Available data:
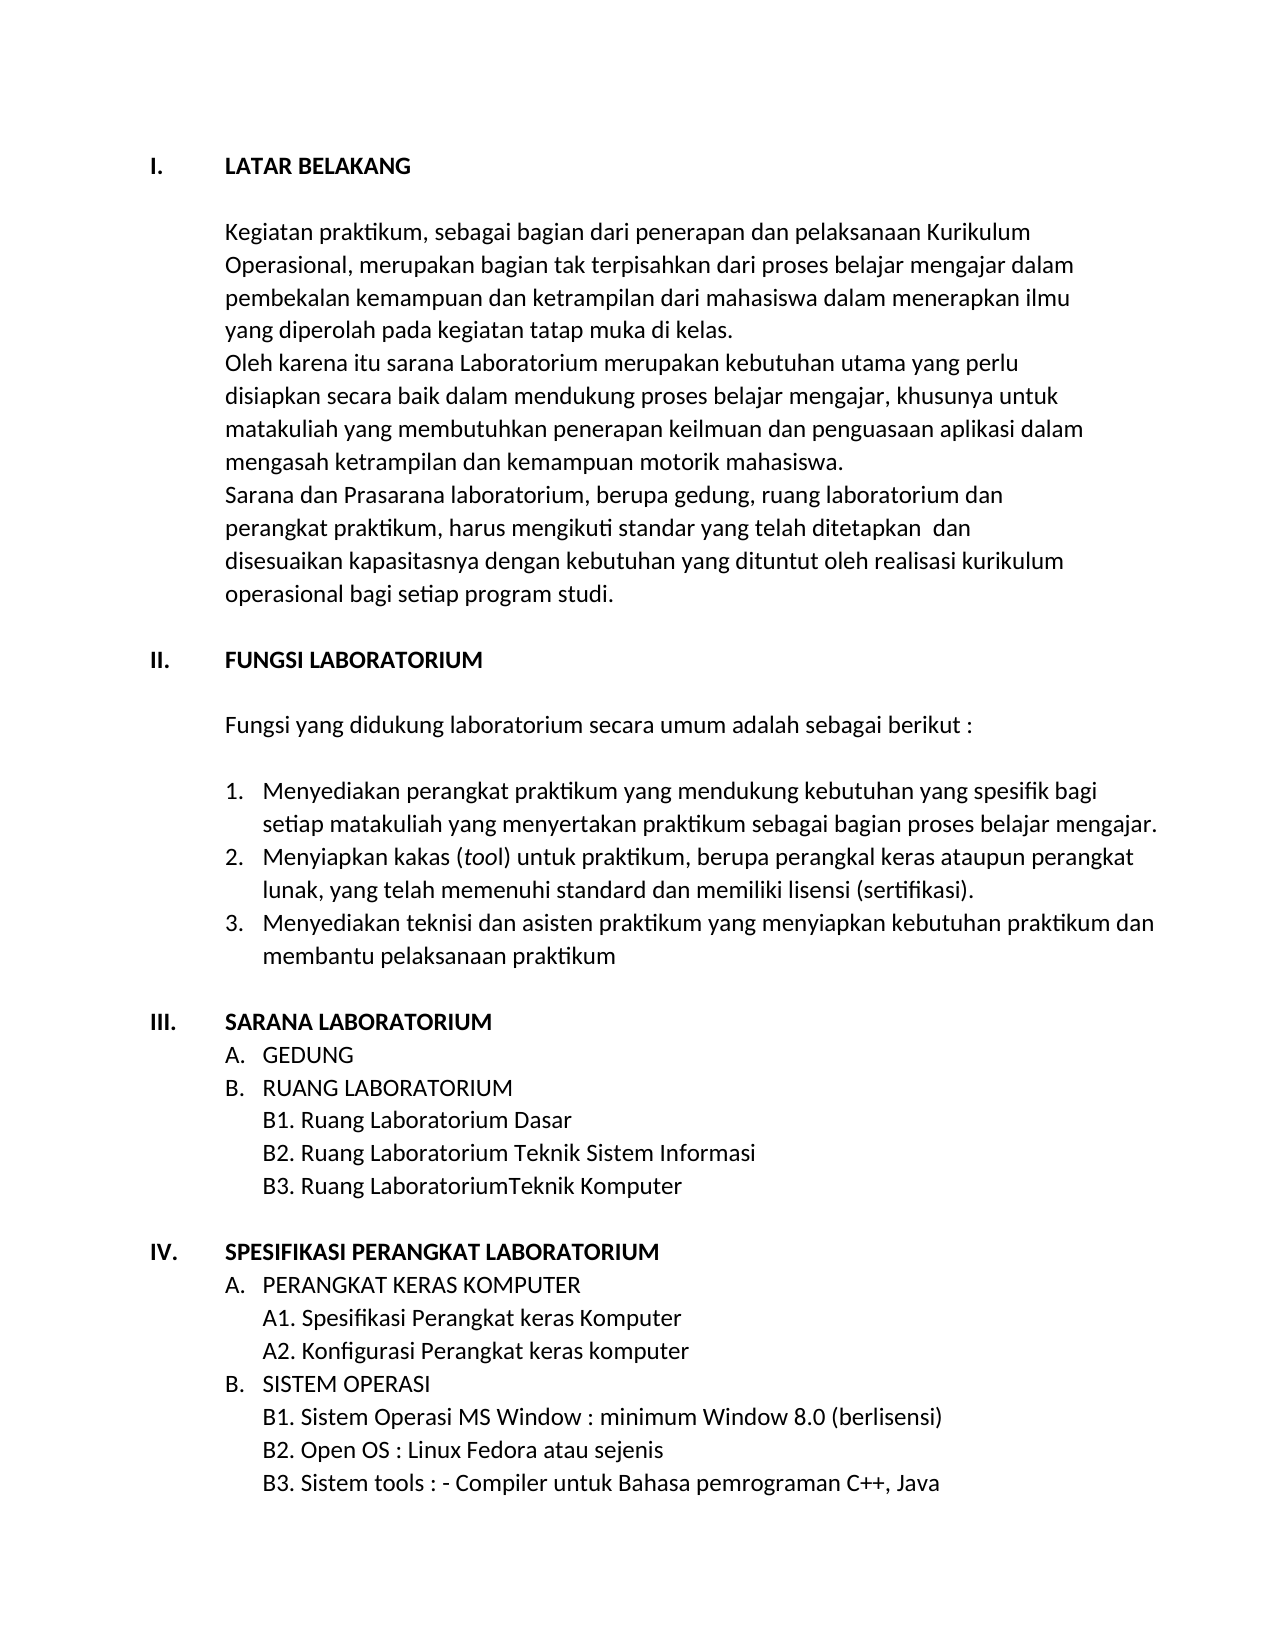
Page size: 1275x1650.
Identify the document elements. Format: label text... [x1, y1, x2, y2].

list Menyediakan perangkat praktikum yang mendukung kebutuhan yang spesifik bagi setiap matakuliah yang menyertakan praktikum sebagai bagian proses belajar mengajar. [225, 775, 1162, 839]
list B3. Ruang LaboratoriumTeknik Komputer [262, 1170, 1162, 1201]
list Menyiapkan kakas (tool) untuk praktikum, berupa perangkal keras ataupun perangkat lunak, yang telah memenuhi standard dan memiliki lisensi (sertifikasi). [225, 841, 1162, 905]
list B2. Ruang Laboratorium Teknik Sistem Informasi [262, 1137, 1162, 1168]
list GEDUNG [225, 1039, 1162, 1069]
list LATAR BELAKANG [150, 150, 1162, 181]
list B2. Open OS : Linux Fedora atau sejenis [262, 1434, 1162, 1464]
list SPESIFIKASI PERANGKAT LABORATORIUM [150, 1236, 1162, 1267]
list SISTEM OPERASI [225, 1368, 1162, 1398]
list Sarana dan Prasarana laboratorium, berupa gedung, ruang laboratorium dan perangkat praktikum, harus mengikuti standar yang telah ditetapkan dan disesuaikan kapasitasnya dengan kebutuhan yang dituntut oleh realisasi kurikulum operasional bagi setiap program studi. [225, 479, 1087, 608]
list B1. Ruang Laboratorium Dasar [262, 1104, 1162, 1135]
list B3. Sistem tools : - Compiler untuk Bahasa pemrograman C++, Java [262, 1467, 1162, 1497]
list A1. Spesifikasi Perangkat keras Komputer [262, 1302, 1162, 1333]
list SARANA LABORATORIUM [150, 1006, 1162, 1036]
list Kegiatan praktikum, sebagai bagian dari penerapan dan pelaksanaan Kurikulum Operasional, merupakan bagian tak terpisahkan dari proses belajar mengajar dalam pembekalan kemampuan dan ketrampilan dari mahasiswa dalam menerapkan ilmu yang diperolah pada kegiatan tatap muka di kelas. [225, 216, 1087, 345]
list PERANGKAT KERAS KOMPUTER [225, 1269, 1162, 1300]
list FUNGSI LABORATORIUM [150, 644, 1162, 674]
list Menyediakan teknisi dan asisten praktikum yang menyiapkan kebutuhan praktikum dan membantu pelaksanaan praktikum [225, 907, 1162, 971]
list A2. Konfigurasi Perangkat keras komputer [262, 1335, 1162, 1366]
list RUANG LABORATORIUM [225, 1072, 1162, 1102]
list Fungsi yang didukung laboratorium secara umum adalah sebagai berikut : [225, 709, 1162, 740]
list Oleh karena itu sarana Laboratorium merupakan kebutuhan utama yang perlu disiapkan secara baik dalam mendukung proses belajar mengajar, khusunya untuk matakuliah yang membutuhkan penerapan keilmuan dan penguasaan aplikasi dalam mengasah ketrampilan dan kemampuan motorik mahasiswa. [225, 347, 1087, 477]
list B1. Sistem Operasi MS Window : minimum Window 8.0 (berlisensi) [262, 1401, 1162, 1431]
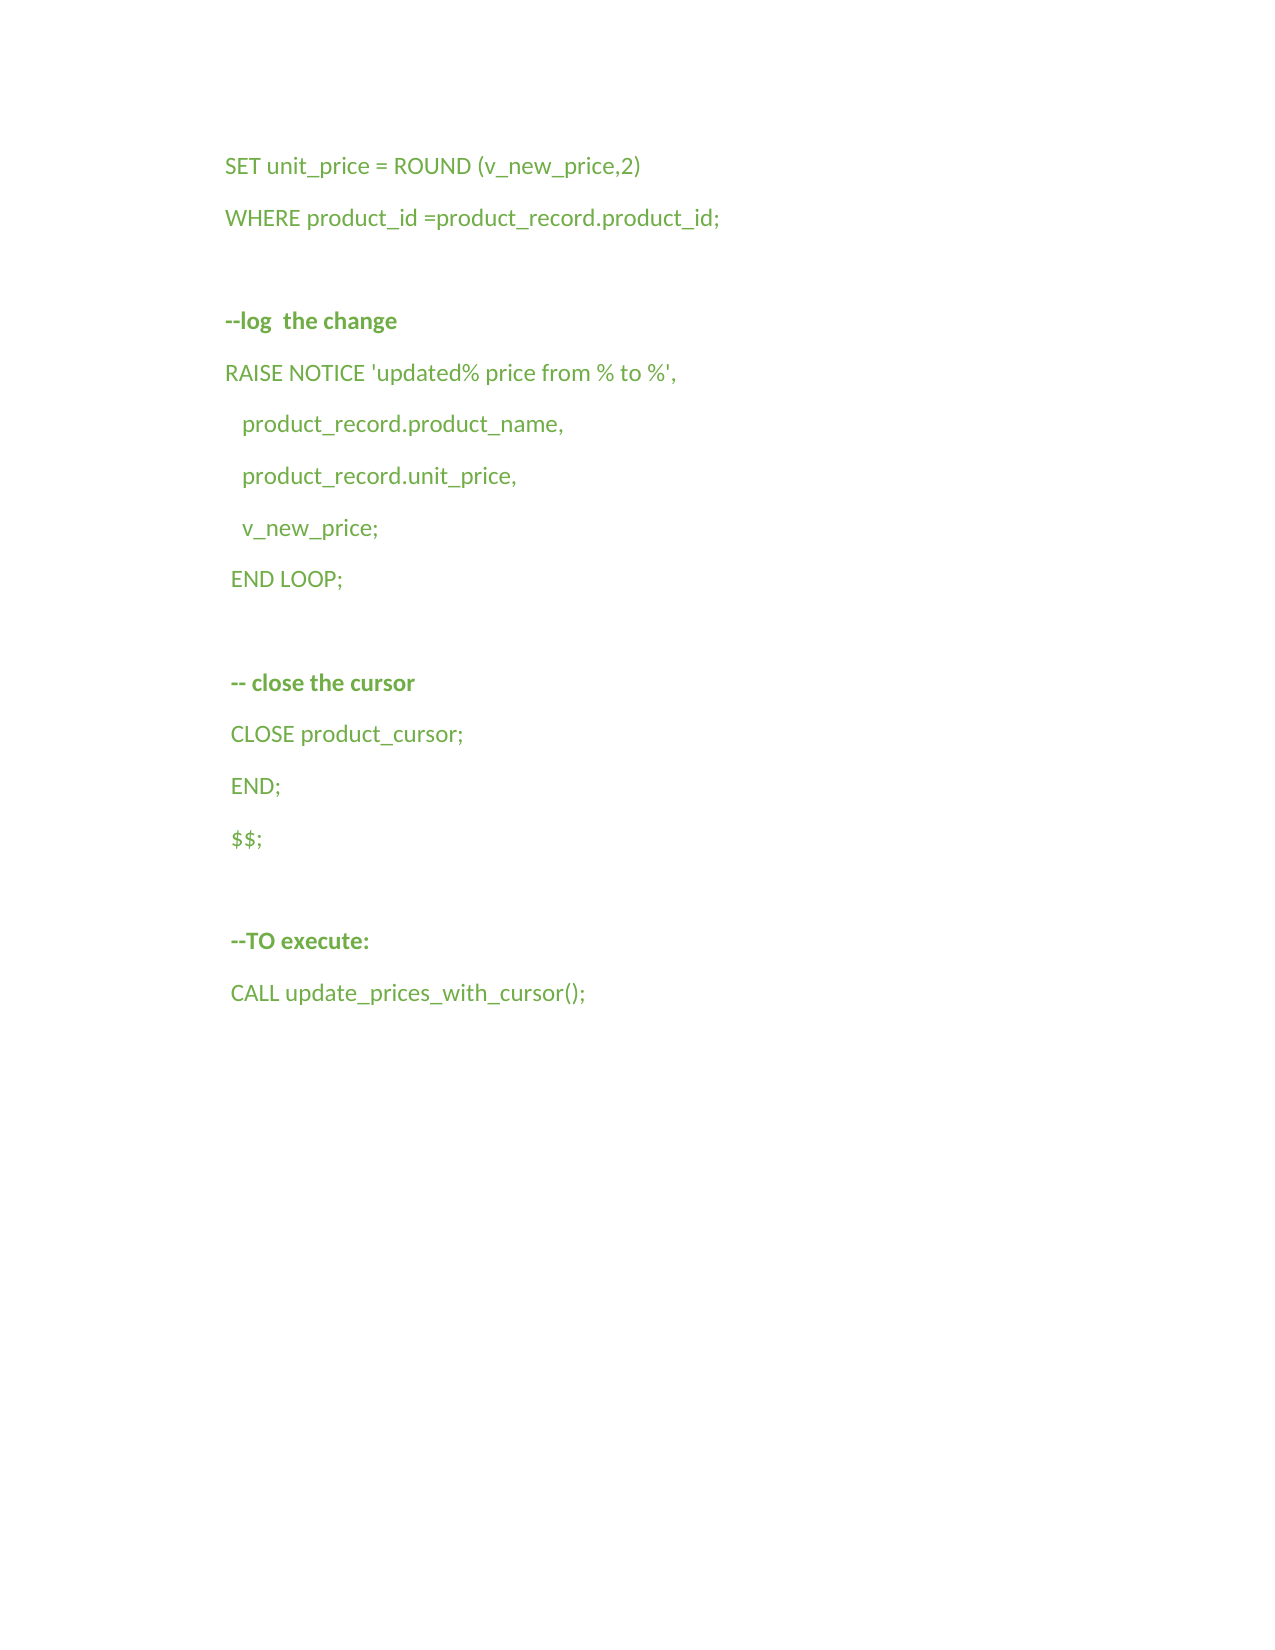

Problem to work on: Transcribe the whole listing exactly. Pictures stay out of your copy.

Answer to the problem:
Page size: 1275x1650.
Identify the document elements. Format: label text... [x1, y1, x2, y2].

list Menyediakan perangkat praktikum yang mendukung kebutuhan yang spesifik bagi setiap matakuliah yang menyertakan praktikum sebagai bagian proses belajar mengajar. [225, 775, 1162, 839]
list B3. Ruang LaboratoriumTeknik Komputer [262, 1170, 1162, 1201]
list Menyiapkan kakas (tool) untuk praktikum, berupa perangkal keras ataupun perangkat lunak, yang telah memenuhi standard dan memiliki lisensi (sertifikasi). [225, 841, 1162, 905]
list B2. Ruang Laboratorium Teknik Sistem Informasi [262, 1137, 1162, 1168]
list GEDUNG [225, 1039, 1162, 1069]
list LATAR BELAKANG [150, 150, 1162, 181]
list B2. Open OS : Linux Fedora atau sejenis [262, 1434, 1162, 1464]
list SPESIFIKASI PERANGKAT LABORATORIUM [150, 1236, 1162, 1267]
list SISTEM OPERASI [225, 1368, 1162, 1398]
list Sarana dan Prasarana laboratorium, berupa gedung, ruang laboratorium dan perangkat praktikum, harus mengikuti standar yang telah ditetapkan dan disesuaikan kapasitasnya dengan kebutuhan yang dituntut oleh realisasi kurikulum operasional bagi setiap program studi. [225, 479, 1087, 608]
list B1. Ruang Laboratorium Dasar [262, 1104, 1162, 1135]
list B3. Sistem tools : - Compiler untuk Bahasa pemrograman C++, Java [262, 1467, 1162, 1497]
list A1. Spesifikasi Perangkat keras Komputer [262, 1302, 1162, 1333]
list SARANA LABORATORIUM [150, 1006, 1162, 1036]
list Kegiatan praktikum, sebagai bagian dari penerapan dan pelaksanaan Kurikulum Operasional, merupakan bagian tak terpisahkan dari proses belajar mengajar dalam pembekalan kemampuan dan ketrampilan dari mahasiswa dalam menerapkan ilmu yang diperolah pada kegiatan tatap muka di kelas. [225, 216, 1087, 345]
list PERANGKAT KERAS KOMPUTER [225, 1269, 1162, 1300]
list FUNGSI LABORATORIUM [150, 644, 1162, 674]
list Menyediakan teknisi dan asisten praktikum yang menyiapkan kebutuhan praktikum dan membantu pelaksanaan praktikum [225, 907, 1162, 971]
list A2. Konfigurasi Perangkat keras komputer [262, 1335, 1162, 1366]
list RUANG LABORATORIUM [225, 1072, 1162, 1102]
list Fungsi yang didukung laboratorium secara umum adalah sebagai berikut : [225, 709, 1162, 740]
list Oleh karena itu sarana Laboratorium merupakan kebutuhan utama yang perlu disiapkan secara baik dalam mendukung proses belajar mengajar, khusunya untuk matakuliah yang membutuhkan penerapan keilmuan dan penguasaan aplikasi dalam mengasah ketrampilan dan kemampuan motorik mahasiswa. [225, 347, 1087, 477]
list B1. Sistem Operasi MS Window : minimum Window 8.0 (berlisensi) [262, 1401, 1162, 1431]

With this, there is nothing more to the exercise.